» **Work order**: Return every line of the data below word for word, including the punctuation.

» **Records for this task**:
==============================

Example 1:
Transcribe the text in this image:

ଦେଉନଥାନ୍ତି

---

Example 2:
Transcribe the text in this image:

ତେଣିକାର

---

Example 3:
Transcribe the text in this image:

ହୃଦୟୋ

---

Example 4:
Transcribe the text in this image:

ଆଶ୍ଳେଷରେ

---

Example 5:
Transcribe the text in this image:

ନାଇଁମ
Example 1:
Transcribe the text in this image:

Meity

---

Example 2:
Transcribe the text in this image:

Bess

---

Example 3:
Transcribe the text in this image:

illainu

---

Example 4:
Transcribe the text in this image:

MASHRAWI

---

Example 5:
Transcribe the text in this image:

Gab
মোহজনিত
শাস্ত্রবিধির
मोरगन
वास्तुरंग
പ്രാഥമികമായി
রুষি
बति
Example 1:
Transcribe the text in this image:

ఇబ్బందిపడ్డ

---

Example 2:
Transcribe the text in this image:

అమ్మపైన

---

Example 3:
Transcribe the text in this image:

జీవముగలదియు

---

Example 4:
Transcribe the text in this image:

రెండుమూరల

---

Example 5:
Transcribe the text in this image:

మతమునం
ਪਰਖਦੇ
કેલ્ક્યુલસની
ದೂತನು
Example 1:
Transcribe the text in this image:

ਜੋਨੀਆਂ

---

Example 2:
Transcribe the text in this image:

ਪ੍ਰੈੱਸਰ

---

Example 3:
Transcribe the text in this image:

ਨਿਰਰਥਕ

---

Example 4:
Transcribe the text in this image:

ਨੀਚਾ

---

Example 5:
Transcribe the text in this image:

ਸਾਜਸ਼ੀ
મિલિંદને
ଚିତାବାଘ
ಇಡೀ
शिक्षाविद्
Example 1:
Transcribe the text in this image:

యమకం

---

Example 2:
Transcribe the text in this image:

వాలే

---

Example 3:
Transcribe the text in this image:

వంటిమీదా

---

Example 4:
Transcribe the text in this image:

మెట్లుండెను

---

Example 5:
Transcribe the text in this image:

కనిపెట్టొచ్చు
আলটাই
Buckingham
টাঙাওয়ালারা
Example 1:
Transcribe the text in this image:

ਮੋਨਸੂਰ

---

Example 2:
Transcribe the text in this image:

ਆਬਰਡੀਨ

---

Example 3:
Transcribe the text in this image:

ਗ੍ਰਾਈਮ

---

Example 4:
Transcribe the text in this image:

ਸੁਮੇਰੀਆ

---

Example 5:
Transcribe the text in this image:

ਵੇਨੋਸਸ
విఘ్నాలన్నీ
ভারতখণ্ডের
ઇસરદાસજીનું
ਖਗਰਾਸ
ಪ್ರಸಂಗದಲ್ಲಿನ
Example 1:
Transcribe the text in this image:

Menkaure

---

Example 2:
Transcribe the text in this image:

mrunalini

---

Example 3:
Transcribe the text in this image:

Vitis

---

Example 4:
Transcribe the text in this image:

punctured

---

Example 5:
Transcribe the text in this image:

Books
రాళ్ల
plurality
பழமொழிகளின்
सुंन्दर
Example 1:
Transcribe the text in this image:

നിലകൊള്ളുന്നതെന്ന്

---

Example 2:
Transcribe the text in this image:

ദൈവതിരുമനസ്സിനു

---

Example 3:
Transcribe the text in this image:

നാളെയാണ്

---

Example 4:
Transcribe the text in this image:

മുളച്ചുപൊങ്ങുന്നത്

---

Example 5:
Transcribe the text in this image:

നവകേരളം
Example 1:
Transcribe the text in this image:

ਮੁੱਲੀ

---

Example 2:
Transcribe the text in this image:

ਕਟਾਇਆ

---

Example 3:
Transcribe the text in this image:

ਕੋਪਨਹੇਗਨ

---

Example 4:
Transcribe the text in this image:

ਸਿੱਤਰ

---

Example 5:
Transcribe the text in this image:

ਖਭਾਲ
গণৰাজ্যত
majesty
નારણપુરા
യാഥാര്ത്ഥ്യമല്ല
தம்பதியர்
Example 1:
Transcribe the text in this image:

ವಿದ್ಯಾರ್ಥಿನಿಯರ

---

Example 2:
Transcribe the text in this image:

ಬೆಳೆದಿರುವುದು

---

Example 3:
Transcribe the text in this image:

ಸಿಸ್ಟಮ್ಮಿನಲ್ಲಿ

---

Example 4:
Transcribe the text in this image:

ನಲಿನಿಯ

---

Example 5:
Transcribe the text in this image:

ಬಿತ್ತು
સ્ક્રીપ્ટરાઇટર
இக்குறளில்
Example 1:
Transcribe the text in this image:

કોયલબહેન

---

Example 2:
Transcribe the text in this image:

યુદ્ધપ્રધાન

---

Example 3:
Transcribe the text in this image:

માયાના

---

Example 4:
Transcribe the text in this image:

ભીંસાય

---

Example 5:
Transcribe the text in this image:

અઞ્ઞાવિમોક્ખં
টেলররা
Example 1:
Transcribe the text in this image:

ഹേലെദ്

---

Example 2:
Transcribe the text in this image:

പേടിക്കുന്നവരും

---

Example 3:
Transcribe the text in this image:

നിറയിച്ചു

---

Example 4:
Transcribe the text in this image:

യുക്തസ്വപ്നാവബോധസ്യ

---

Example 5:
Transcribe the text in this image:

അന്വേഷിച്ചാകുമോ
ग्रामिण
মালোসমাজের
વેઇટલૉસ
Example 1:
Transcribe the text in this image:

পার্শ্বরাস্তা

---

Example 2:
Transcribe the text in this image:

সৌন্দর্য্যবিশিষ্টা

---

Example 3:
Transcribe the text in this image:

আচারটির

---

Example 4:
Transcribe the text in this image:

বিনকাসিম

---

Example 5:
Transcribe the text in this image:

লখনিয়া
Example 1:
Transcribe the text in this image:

==============================

» **Answer to this task**:
Example 1:
Transcribe the text in this image:

ଦେଉନଥାନ୍ତି

---

Example 2:
Transcribe the text in this image:

ତେଣିକାର

---

Example 3:
Transcribe the text in this image:

ହୃଦୟୋ

---

Example 4:
Transcribe the text in this image:

ଆଶ୍ଳେଷରେ

---

Example 5:
Transcribe the text in this image:

ନାଇଁମ
Example 1:
Transcribe the text in this image:

Meity

---

Example 2:
Transcribe the text in this image:

Bess

---

Example 3:
Transcribe the text in this image:

illainu

---

Example 4:
Transcribe the text in this image:

MASHRAWI

---

Example 5:
Transcribe the text in this image:

Gab
মোহজনিত
শাস্ত্রবিধির
मोरगन
वास्तुरंग
പ്രാഥമികമായി
রুষি
बति
Example 1:
Transcribe the text in this image:

ఇబ్బందిపడ్డ

---

Example 2:
Transcribe the text in this image:

అమ్మపైన

---

Example 3:
Transcribe the text in this image:

జీవముగలదియు

---

Example 4:
Transcribe the text in this image:

రెండుమూరల

---

Example 5:
Transcribe the text in this image:

మతమునం
ਪਰਖਦੇ
કેલ્ક્યુલસની
ದೂತನು
Example 1:
Transcribe the text in this image:

ਜੋਨੀਆਂ

---

Example 2:
Transcribe the text in this image:

ਪ੍ਰੈੱਸਰ

---

Example 3:
Transcribe the text in this image:

ਨਿਰਰਥਕ

---

Example 4:
Transcribe the text in this image:

ਨੀਚਾ

---

Example 5:
Transcribe the text in this image:

ਸਾਜਸ਼ੀ
મિલિંદને
ଚିତାବାଘ
ಇಡೀ
शिक्षाविद्
Example 1:
Transcribe the text in this image:

యమకం

---

Example 2:
Transcribe the text in this image:

వాలే

---

Example 3:
Transcribe the text in this image:

వంటిమీదా

---

Example 4:
Transcribe the text in this image:

మెట్లుండెను

---

Example 5:
Transcribe the text in this image:

కనిపెట్టొచ్చు
আলটাই
Buckingham
টাঙাওয়ালারা
Example 1:
Transcribe the text in this image:

ਮੋਨਸੂਰ

---

Example 2:
Transcribe the text in this image:

ਆਬਰਡੀਨ

---

Example 3:
Transcribe the text in this image:

ਗ੍ਰਾਈਮ

---

Example 4:
Transcribe the text in this image:

ਸੁਮੇਰੀਆ

---

Example 5:
Transcribe the text in this image:

ਵੇਨੋਸਸ
విఘ్నాలన్నీ
ভারতখণ্ডের
ઇસરદાસજીનું
ਖਗਰਾਸ
ಪ್ರಸಂಗದಲ್ಲಿನ
Example 1:
Transcribe the text in this image:

Menkaure

---

Example 2:
Transcribe the text in this image:

mrunalini

---

Example 3:
Transcribe the text in this image:

Vitis

---

Example 4:
Transcribe the text in this image:

punctured

---

Example 5:
Transcribe the text in this image:

Books
రాళ్ల
plurality
பழமொழிகளின்
सुंन्दर
Example 1:
Transcribe the text in this image:

നിലകൊള്ളുന്നതെന്ന്

---

Example 2:
Transcribe the text in this image:

ദൈവതിരുമനസ്സിനു

---

Example 3:
Transcribe the text in this image:

നാളെയാണ്

---

Example 4:
Transcribe the text in this image:

മുളച്ചുപൊങ്ങുന്നത്

---

Example 5:
Transcribe the text in this image:

നവകേരളം
Example 1:
Transcribe the text in this image:

ਮੁੱਲੀ

---

Example 2:
Transcribe the text in this image:

ਕਟਾਇਆ

---

Example 3:
Transcribe the text in this image:

ਕੋਪਨਹੇਗਨ

---

Example 4:
Transcribe the text in this image:

ਸਿੱਤਰ

---

Example 5:
Transcribe the text in this image:

ਖਭਾਲ
গণৰাজ্যত
majesty
નારણપુરા
യാഥാര്ത്ഥ്യമല്ല
தம்பதியர்
Example 1:
Transcribe the text in this image:

ವಿದ್ಯಾರ್ಥಿನಿಯರ

---

Example 2:
Transcribe the text in this image:

ಬೆಳೆದಿರುವುದು

---

Example 3:
Transcribe the text in this image:

ಸಿಸ್ಟಮ್ಮಿನಲ್ಲಿ

---

Example 4:
Transcribe the text in this image:

ನಲಿನಿಯ

---

Example 5:
Transcribe the text in this image:

ಬಿತ್ತು
સ્ક્રીપ્ટરાઇટર
இக்குறளில்
Example 1:
Transcribe the text in this image:

કોયલબહેન

---

Example 2:
Transcribe the text in this image:

યુદ્ધપ્રધાન

---

Example 3:
Transcribe the text in this image:

માયાના

---

Example 4:
Transcribe the text in this image:

ભીંસાય

---

Example 5:
Transcribe the text in this image:

અઞ્ઞાવિમોક્ખં
টেলররা
Example 1:
Transcribe the text in this image:

ഹേലെദ്

---

Example 2:
Transcribe the text in this image:

പേടിക്കുന്നവരും

---

Example 3:
Transcribe the text in this image:

നിറയിച്ചു

---

Example 4:
Transcribe the text in this image:

യുക്തസ്വപ്നാവബോധസ്യ

---

Example 5:
Transcribe the text in this image:

അന്വേഷിച്ചാകുമോ
ग्रामिण
মালোসমাজের
વેઇટલૉસ
Example 1:
Transcribe the text in this image:

পার্শ্বরাস্তা

---

Example 2:
Transcribe the text in this image:

সৌন্দর্য্যবিশিষ্টা

---

Example 3:
Transcribe the text in this image:

আচারটির

---

Example 4:
Transcribe the text in this image:

বিনকাসিম

---

Example 5:
Transcribe the text in this image:

লখনিয়া
Example 1:
Transcribe the text in this image:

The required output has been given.